The scientists determined that the de novo mutation rate varied across different regions of the genome. Areas that had more repeat content were more likely to generate de novo mutations. These included centromeres (regions on the chromosome that control cell division) and segmental duplications (blocks of DNA that occur in more than one region of the genome). They observed that the tightly packed regions of the Y chromosome had some of the highest rates of de novo mutations.
Tandem repeats were some of the hottest regions for de novo mutations. In the family being studied, there were 32 of these hotspots where recurrent mutations occurred, including 16 that expanded or contracted three or more times.
The researchers think that this genome resource created from the mutigenerational family pedigree will be useful for future genetic studies, such as benchmarking new sequence technologies or studying even more complex forms of variation and how they are passed down or changed from one generation to the next.
However, they pointed out several limitations to this resource, such as the regions of the short arms five genomes (13, 14, 15, 21, and 22) that have not yet been fully resolved, largely because of their highly repetitive features and assembly difficulties. In addition, the patterns of de novo mutations are likely to differ among families. The researchers said that many more multigenerational human family genome resources would need to be developed and made widely available to scientists to better establish ranges of de novo mutation rates.
Such multigenerational genome resources would further efforts, they said, to test new ways to detect genetic variants and to evaluate new sequencing technologies.
The scientist also believed that they were conservative in their estimates of mutation rates.
"More genomic variation, including de novo variation, remains to be discovered," they noted.

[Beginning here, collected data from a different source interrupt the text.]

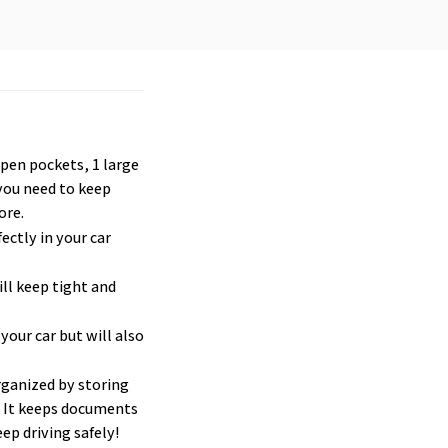
open pockets, 1 large 
you need to keep 
ore.
ctly in your car 
ill keep tight and 
your car but will also 
rganized by storing 
. It keeps documents 
ep driving safely!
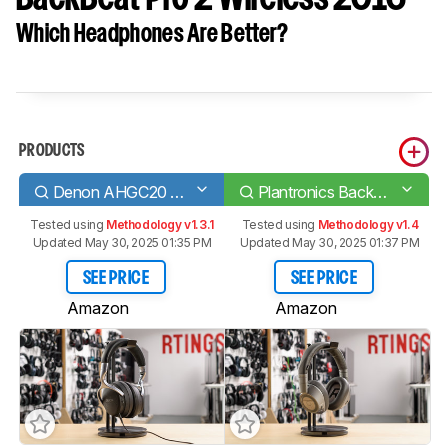
Which Headphones Are Better?
PRODUCTS
Denon AHGC20 Globe Cruiser Wireless
Plantronics BackBeat Pro 2 Wireless 2016
Tested using
Methodology v1.3.1
Tested using
Methodology v1.4
Updated May 30, 2025 01:35 PM
Updated May 30, 2025 01:37 PM
SEE PRICE
SEE PRICE
Amazon
Amazon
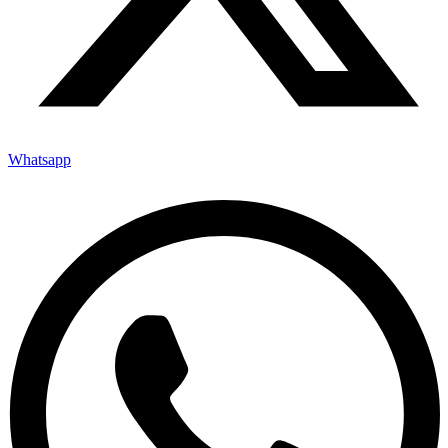
Whatsapp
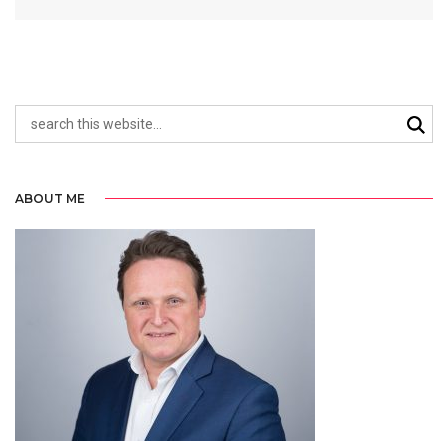
ABOUT ME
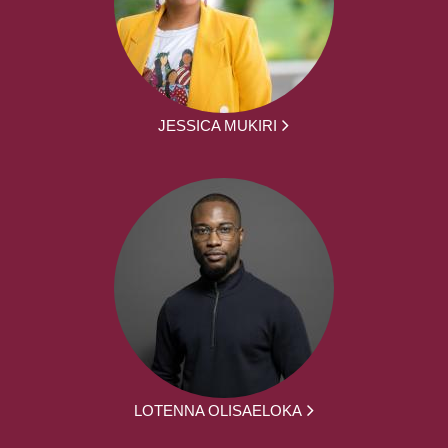
JESSICA MUKIRI
LOTENNA OLISAELOKA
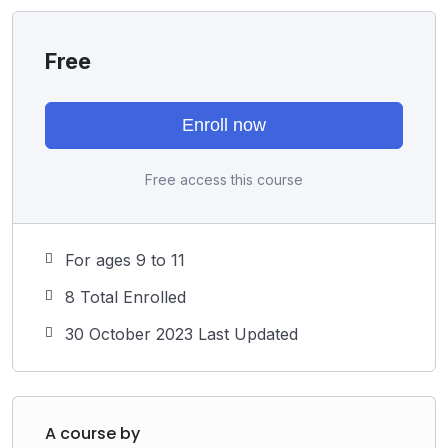
Free
Enroll now
Free access this course
For ages 9 to 11
8 Total Enrolled
30 October 2023 Last Updated
A course by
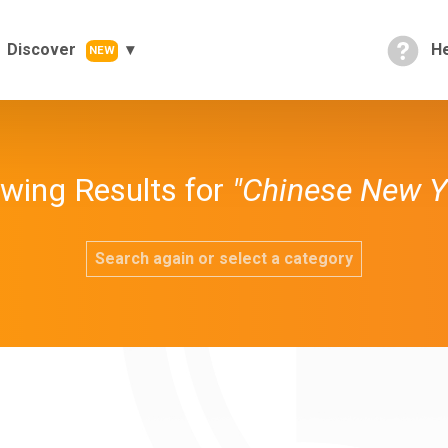
Discover
He
NEW
wing Results for
"Chinese New Y
Search again or select a category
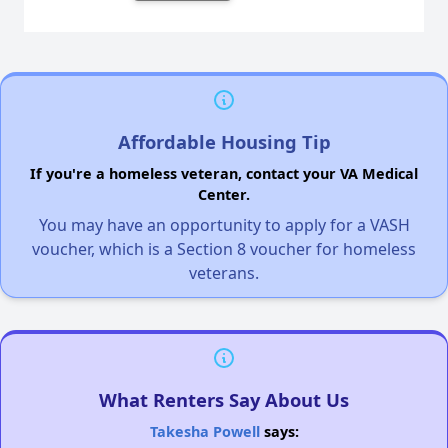
Affordable Housing Tip
If you're a homeless veteran, contact your VA Medical
Center.
You may have an opportunity to apply for a VASH
voucher, which is a Section 8 voucher for homeless
veterans.
What Renters Say About Us
Takesha Powell
says:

Porubsky and Eichler wrote that they were amazed by the dedication to science of the multigenerational family whose genomes the research team studied. For example, one of the individuals in the family (whose genome assembly is designated NA12878) has perhaps the most studied human genome in history. The researchers expressed thanks to all the members of the family for their long-standing commitment to furthering knowledge about human genetic variation and for making the data publicly available.